**TASK TO CARRY OUT**
Each entry below should be echoed exactly, with pictures omitted.

_ _ _

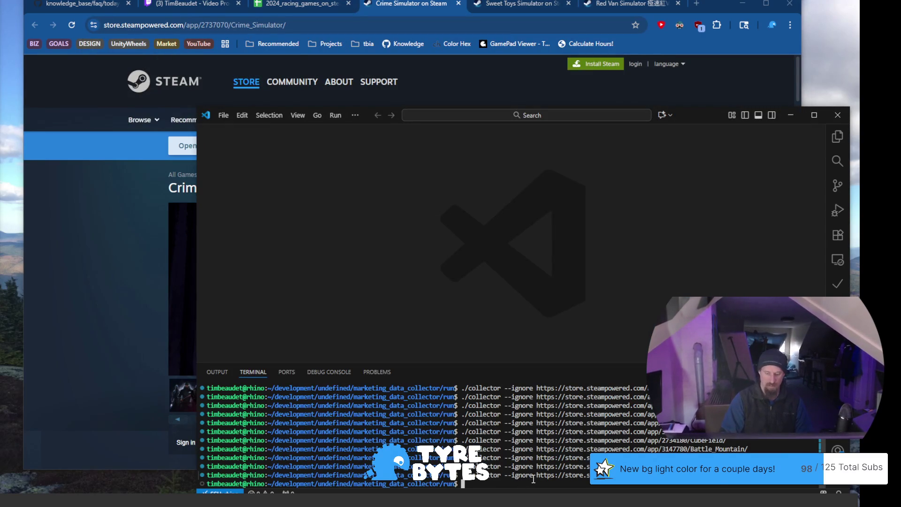
Rerun the collector with Crime Simulator's store address in place of the old one, then return to the spreadsheet
key(Up)
key(ctrl+w)
key(ctrl+v)
key(Return)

_ _ _

**TASK ANSWER**
Rerun the collector with Crime Simulator's store address in place of the old one, then return to the spreadsheet
key(Up)
key(ctrl+w)
key(ctrl+v)
key(Return)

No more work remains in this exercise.